さらに金融犯罪の不正検知における難題は、非常に比率が偏ったデータというところです。想像してみてください。銀行の取引データは大量に存在し、そのほとんどは正常取引です。一方で悪意ある不正取引はいくら多いと言っても正常取引と比べるとごく僅かです。通常はラベルごとにデータ量が概ね均一であることが望ましいのですが、このようなアンバランスな状況を不均衡データと呼びます。
不均衡データのままAIによる学習を行うと、不正取引の特徴が無視されてしまい、うまく検知できません。これは不正取引の検知率の精度を高めすぎると正常取引を誤検知するケースも増加してしまうため、ソリューションとして実用的ではないということです。そこで不均衡データに対するアプローチとして、学習用データの比率調整を行います。正常取引データが多いので、正常取引データを間引くUndersamplingと、不正取引データが少ないので不正取引データを複製し、カサ増しをするOversamplingと呼ばれる作業をします。UndersamplingとOversamplingによってAIの学習データの比率を調整していきます。
不均衡データの調整に加え、ラックの金融犯罪に対する知見に基づき、不正取引の特徴量エンジニアリングを行いました。また様々なAI分析手法を網羅的に試行し、検知率がもっとも高くなる特徴量とAI分析手法を検証しました。その結果、「金融機関の実用にも耐えうる不正取引と正常取引の検知バランス確保」という厳しい条件下においても、不正取引の検知率94%※2という非常に高い水準を達成しました。
※2 不正利用された取引のうち、AIが検知した取引件数の割合。全日全時間帯の検証結果。
PoCの作業イメージ
PoCの作業は以下のように進めました。約4ヶ月という短いPoC期間で確実に成果を出すために、分析する環境と体制を工夫しています。
①環境の工夫ポイント
実質的に1週間に満たないという極めて短期間で、各種セキュリティ対策もしっかり講じた上で、AWS上に分析環境を構築することで、本質的な分析作業に早く着手することができました。
②体制の工夫ポイント
PoCの技術面での立役者はProDevメンバーでした。ProDevメンバーはラックの中でもAI技術の精鋭で、全員が日本ディープラーニング協会のE資格所有者です。データ分析/AIに関して豊富な知見を持っています。データ分析/AIだけではなくシステム開発・実装のバックグラウンド経験も持っているため、AWSなどクラウド環境の設計・構築にも慣れています。
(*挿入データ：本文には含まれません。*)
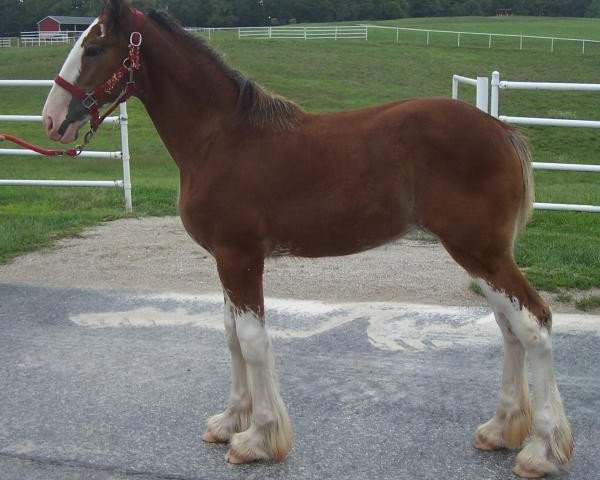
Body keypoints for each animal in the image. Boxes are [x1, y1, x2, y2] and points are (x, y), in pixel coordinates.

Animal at [39, 0, 576, 474]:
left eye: (93, 48)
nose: (51, 120)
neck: (220, 138)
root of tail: (501, 130)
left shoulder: (239, 257)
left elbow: (252, 341)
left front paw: (257, 440)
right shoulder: (225, 261)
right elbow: (231, 336)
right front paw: (230, 423)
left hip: (481, 252)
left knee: (534, 323)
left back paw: (541, 451)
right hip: (479, 254)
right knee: (510, 328)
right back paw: (501, 430)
ProDevメンバーがそれぞれ以下の役割とツールを使って作業を行いました。
- データエンジニアはPoCデータをAWSデータに加工し、分析サービスのGlue/Athenaを使って、生データの分析に必要なデータを加工
- データサイエンティストはAWSのBIツールであるQuickSightを使って、様々な切り口でデータを可視化して、不正データの特徴を見つける
- AI/MLエンジニアはJupyter Notebook上でPythonを使ってデータ特徴量と各種AI/ML(機械学習)手法を組み合わせてAIモデルを評価
今後の展開
ラックは、今回のAI不正検知のPoCで、金融機関の実用に耐える基準を満たしてATM不正利用の不正検知率94%を達成することができました。これを皮切りに、インターネットバンキング不正利用の分野においても研究を進め、金融機関向けAI不正検知システムを実現することで、特殊詐欺やサイバー犯罪など金融犯罪被害の抑止に貢献することを目指してまいります。